The ABA’s rule is not self-executing. Rather, it must be adopted in each state. Already, the Illinois State Bar Association Assembly overwhelmingly voted against adoption, and the Disciplinary Board of the Supreme Court of Pennsylvania wrote that “the breadth of ABA Model Rule 8.4(g) will pose difficulties for already resource-strapped disciplinary authorities.” In addition, the Montana Legislature rejected the proposed adoption, and so did the Supreme Court of South Carolina. The comment period for Nevada closed on July 5, 2017, and the comment period for Utah will close on July 28, 2017.

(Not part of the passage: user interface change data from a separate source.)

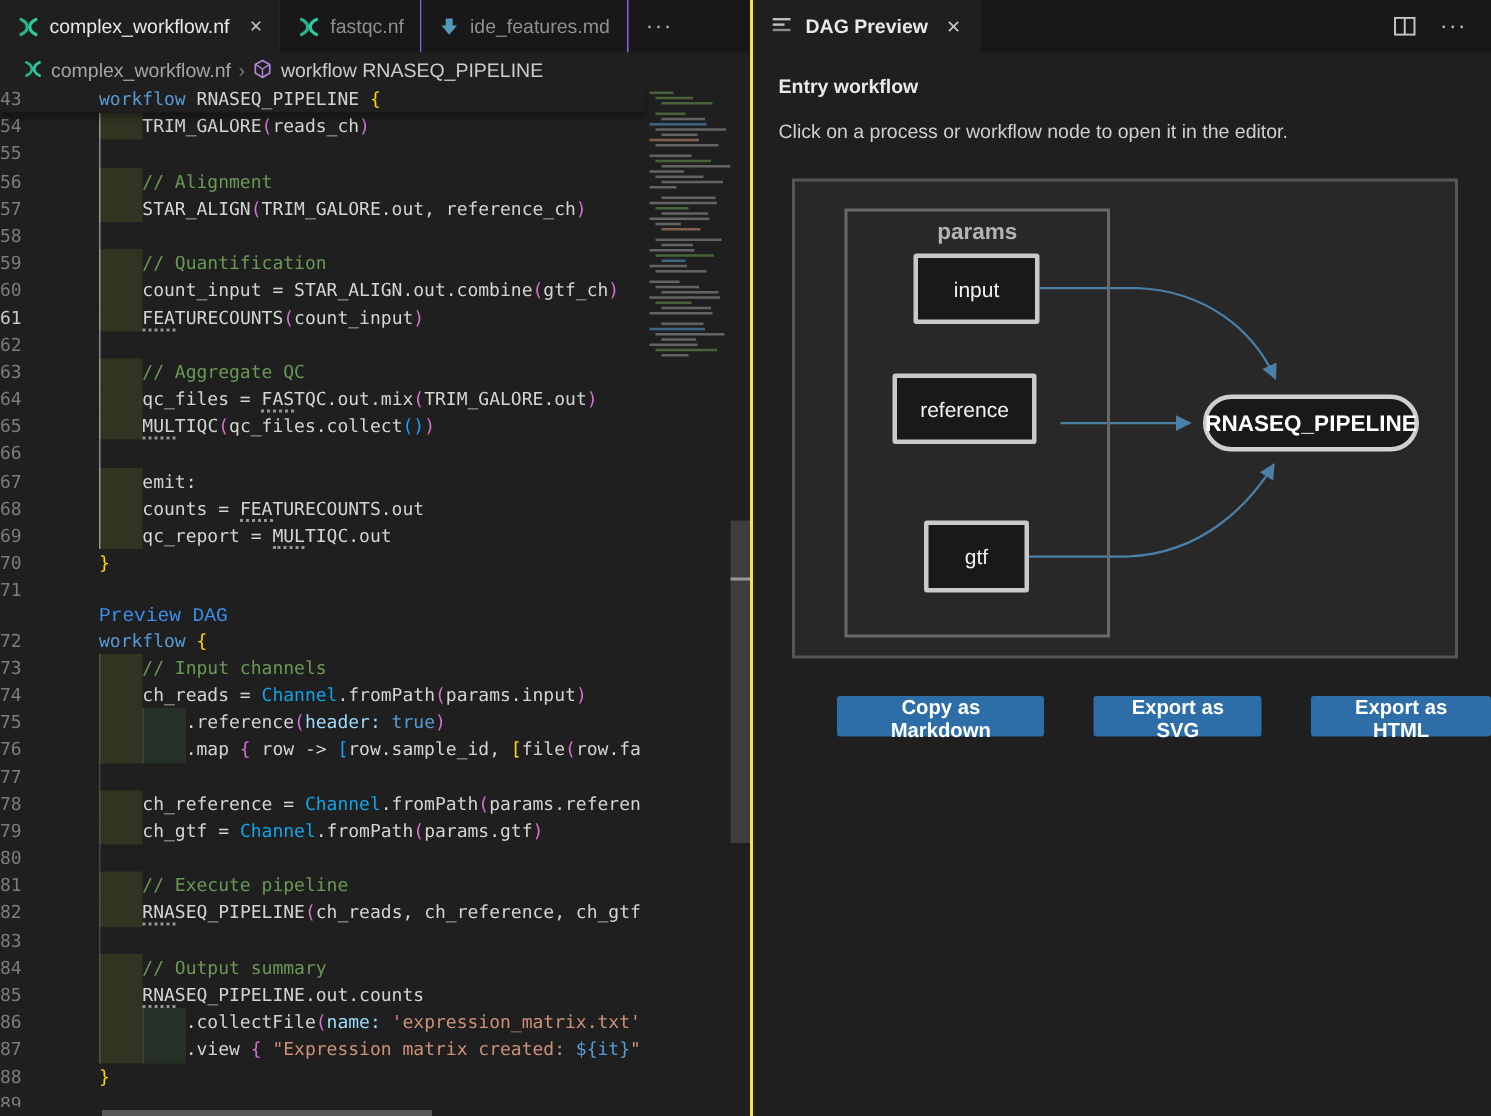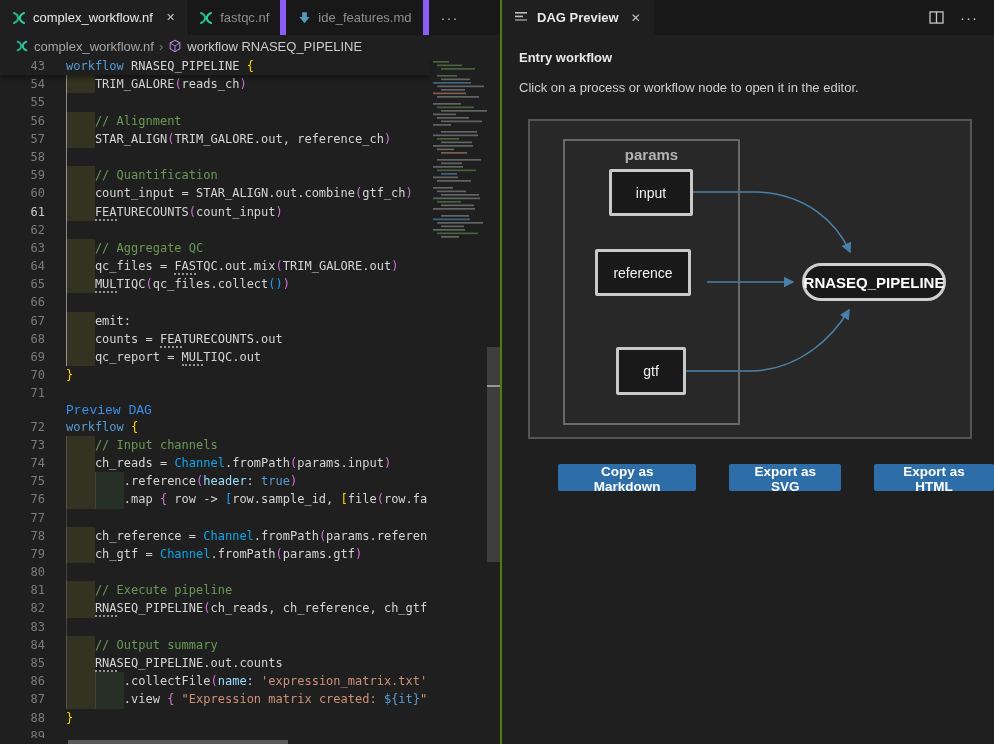--- a/index.html
+++ b/index.html
@@ -3,34 +3,34 @@
 <meta charset="utf-8">
 <style>
   * { margin:0; padding:0; box-sizing:border-box; }
   html,body { width:994px; height:744px; overflow:hidden; background:#1f1f1f; }
   body { font-family:"Liberation Sans", sans-serif; }
   .app { display:flex; width:994px; height:744px; }
 
   
   .editor-pane { width:500px; height:744px; display:flex; flex-direction:column; position:relative; background:#1f1f1f; }
   .tabbar { height:35px; background:#181818; display:flex; align-items:stretch; flex:none; }
-  .tab { display:flex; align-items:center; gap:6px; padding:0 11px; font-size:13px; color:#8f8f8f; background:#181818; border-right:6px solid #8b5cf6; cursor:pointer; }
+  .tab { display:flex; align-items:center; gap:6px; padding:0 11px; font-size:13px; color:#8f8f8f; background:#181818; border-right:1px solid #8b5cf6; cursor:pointer; }
   .tab.active { background:#1f1f1f; color:#e8e8e8; border-right:1px solid #242424; }
   .tab .close { font-size:11px; color:#c3c3c3; margin-left:7px; }
   .overflow-btn { display:flex; align-items:center; padding:0 12px; color:#b6b6b6; font-size:15px; letter-spacing:1px; cursor:pointer; }
 
   .breadcrumb { height:22px; background:#1f1f1f; display:flex; align-items:center; gap:5px; padding-left:15px; font-size:13px; color:#a5a5a5; flex:none; }
   .breadcrumb .sep { color:#7a7a7a; font-size:13px; }
   .breadcrumb .sym { color:#cccccc; }
 
   .editor-body { flex:1; position:relative; background:#1f1f1f; overflow:hidden; }
 
   .mono, .cl, .sticky { font-family:"DejaVu Sans Mono", monospace; font-size:12px; }
   .cl { height:18.2px; line-height:18.2px; white-space:pre; }
-  .ln { display:inline-block; width:45px; text-align:right; color:#7c7c7c; margin-right:21px; vertical-align:top; }
+  .ln { display:inline-block; width:45px; color:#7c7c7c; margin-right:21px; vertical-align:top; }
   .cl.active .ln { color:#c8c8c8; }
   .ind, .ind0 { display:inline-block; width:28.9px; height:18.2px; vertical-align:top; }
   .ind0 { width:0px; }
   .ia { background:rgba(255,255,64,.09); }
   .ib { background:rgba(127,255,127,.08); border-left:1px solid rgba(255,255,255,.10); }
   .g-b { border-left:1px solid rgba(255,255,255,.48); }
   .g-d { border-left:1px solid rgba(255,255,255,.16); }
   .c-kw{color:#569cd6} .c-id{color:#d4d4d4} .c-cm{color:#6a9955} .c-cls{color:#0ea5e9}
   .c-str{color:#ce9178} .c-prop{color:#9cdcfe} .c-b1{color:#ffd700} .c-b2{color:#d670d6}
   .c-b3{color:#179fff} .c-tpl{color:#569cd6}
@@ -42,21 +42,21 @@
   .code { position:absolute; top:18.2px; left:0; right:70px; bottom:6px; overflow:hidden; z-index:1; }
 
   .minimap { position:absolute; top:0; right:13px; width:57px; bottom:0; z-index:2; }
   .vscroll { position:absolute; top:0; right:0; width:13px; bottom:0; z-index:3; }
   .vthumb { position:absolute; top:290px; left:0; width:13px; height:215px; background:rgba(121,121,121,.35); }
   .vmark { position:absolute; top:328px; left:0; width:13px; height:2px; background:rgba(190,190,190,.7); }
   .hscroll { position:absolute; left:0; right:70px; bottom:0; height:5px; z-index:3; }
   .hthumb { position:absolute; left:68px; bottom:0; width:220px; height:4px; background:#585858; }
 
   
-  .side-panel { width:494px; height:744px; display:flex; flex-direction:column; background:#1f1f1f; border-left:2px solid #4d7c0f; }
+  .side-panel { width:494px; height:744px; display:flex; flex-direction:column; background:#1f1f1f; border-left:2px solid #fde047; }
   .panel-tabbar { height:35px; background:#181818; display:flex; align-items:stretch; flex:none; }
   .panel-tab { display:flex; align-items:center; gap:8px; padding:0 13px; background:#1f1f1f; color:#e9e9e9; font-size:13px; font-weight:bold; cursor:pointer; }
   .panel-tab .close { font-size:12px; color:#c3c3c3; font-weight:normal; margin-left:4px; }
   .panel-actions { margin-left:auto; display:flex; align-items:center; gap:16px; padding-right:16px; color:#c5c5c5; }
   .panel-actions .dots3 { font-size:15px; letter-spacing:1px; }
   .panel-body { flex:1; position:relative; background:#1f1f1f; }
   .panel-body h1 { font-size:13px; font-weight:bold; color:#eaeaea; margin:15px 0 0 17px; }
   .panel-body p { font-size:13px; color:#cfcfcf; margin:15px 0 0 17px; }
 
   .dag { position:absolute; left:26px; top:84px; width:444px; height:320px; border:2px solid #555555; background:#282828; }

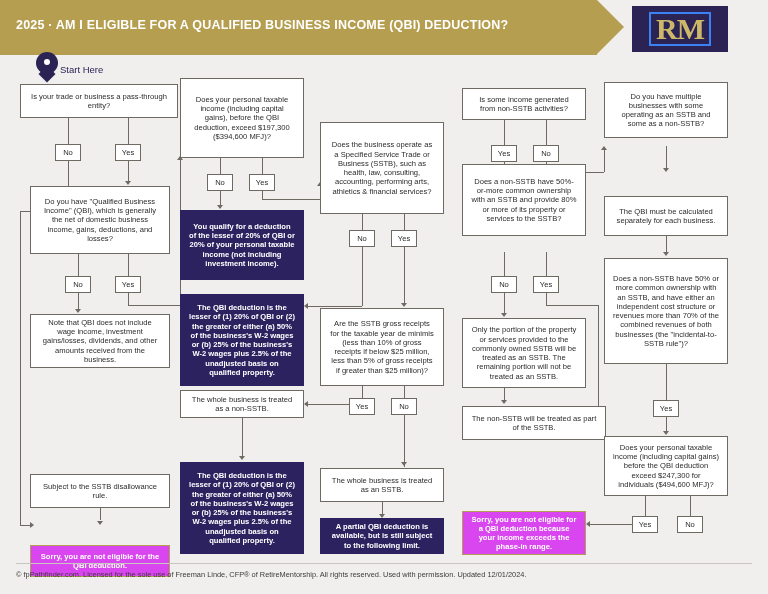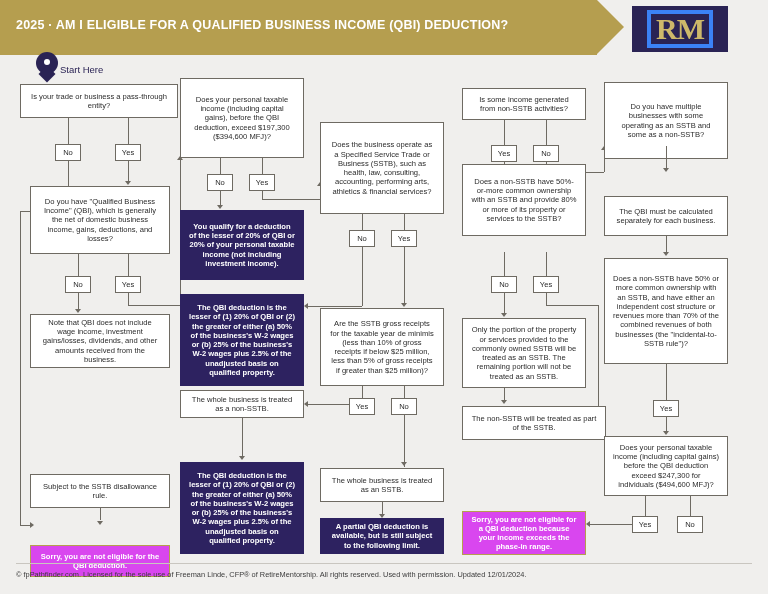--- a/index.html
+++ b/index.html
@@ -30,21 +30,21 @@
   .logo-box{
     position:absolute;left:632px;top:6px;width:96px;height:46px;
     background:#2a2354;
   }
   .logo-mark{
     position:absolute;left:0;top:0;width:96px;height:46px;
     color:#cdb86a;font-family:"Liberation Serif",serif;
     font-size:30px;font-weight:bold;letter-spacing:-1px;
     display:flex;align-items:center;justify-content:center;
   }
-  .logo-mark span{display:inline-block;border:4px solid #3b82f6;padding:0 5px;line-height:30px;}
+  .logo-mark span{display:inline-block;border:2px solid #3b82f6;padding:0 5px;line-height:30px;}
 
   
   .pin{position:absolute;left:36px;top:52px;width:22px;height:30px;}
   .pin .head{
     position:absolute;left:0;top:0;width:22px;height:22px;border-radius:50%;
     background:#2a2354;
   }
   .pin .tip{
     position:absolute;left:5px;top:16px;width:12px;height:12px;
     background:#2a2354;transform:rotate(45deg);
@@ -252,21 +252,21 @@
   <div class="ln lnh" style="left:590px;top:423px;width:8px;"></div>
   <div class="arw l" style="left:586px;top:420px;"></div>
 
   <div class="node" style="left:462px;top:406px;width:144px;height:34px;">The non-SSTB will be treated as part of the SSTB.</div>
 
   <div class="ln lnv" style="left:504px;top:388px;height:12px;"></div>
   <div class="arw d" style="left:501px;top:400px;"></div>
 
   <div class="node gold" style="left:462px;top:492px;width:124px;height:44px;">Sorry, you are not eligible for a QBI deduction because your income exceeds the phase-in range.</div>
 
-  <div class="node" style="left:604px;top:82px;width:124px;height:77px;">Do you have multiple businesses with some operating as an SSTB and some as a non-SSTB?</div>
+  <div class="node" style="left:604px;top:82px;width:124px;height:56px;">Do you have multiple businesses with some operating as an SSTB and some as a non-SSTB?</div>
 
   <div class="ln lnv" style="left:666px;top:146px;height:22px;"></div>
   <div class="arw d" style="left:663px;top:168px;"></div>
 
   <div class="node" style="left:604px;top:196px;width:124px;height:40px;">The QBI must be calculated separately for each business.</div>
 
   <div class="ln lnv" style="left:666px;top:236px;height:16px;"></div>
   <div class="arw d" style="left:663px;top:252px;"></div>
 
   <div class="node" style="left:604px;top:258px;width:124px;height:106px;">Does a non-SSTB have 50% or more common ownership with an SSTB, and have either an independent cost structure or revenues more than 70% of the combined revenues of both businesses (the "incidental-to-SSTB rule")?</div>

On July 5, 2017, the comment period for Nevada closed. The comments recommending against adoption of the new rule included those of the Christian Legal Society (CLS). As CLS noted, the new rule is likely to have “a chilling effect on lawyers’ expression of disfavored political, social, and religious viewpoints on a multitude of issues.” The rule promises to “create ethical concerns for attorneys who serve on nonprofit boards, speak on panels, teach at law schools, or otherwise engage in public discussions regarding current political, social, and religious questions.” In short, CLS noted that the scope of the proposed rule “encompasses nearly everything a lawyer does, including conduct and speech protected by the First Amendment.”

Moreover, the rule threatens attorneys’ membership in religious, social, or political organizations. As CLS notes, in 2015, the California Supreme Court adopted a judicial disciplinary rule prohibiting state court judges from participating in the Boy Scouts because of the organization’s views on sexual conduct.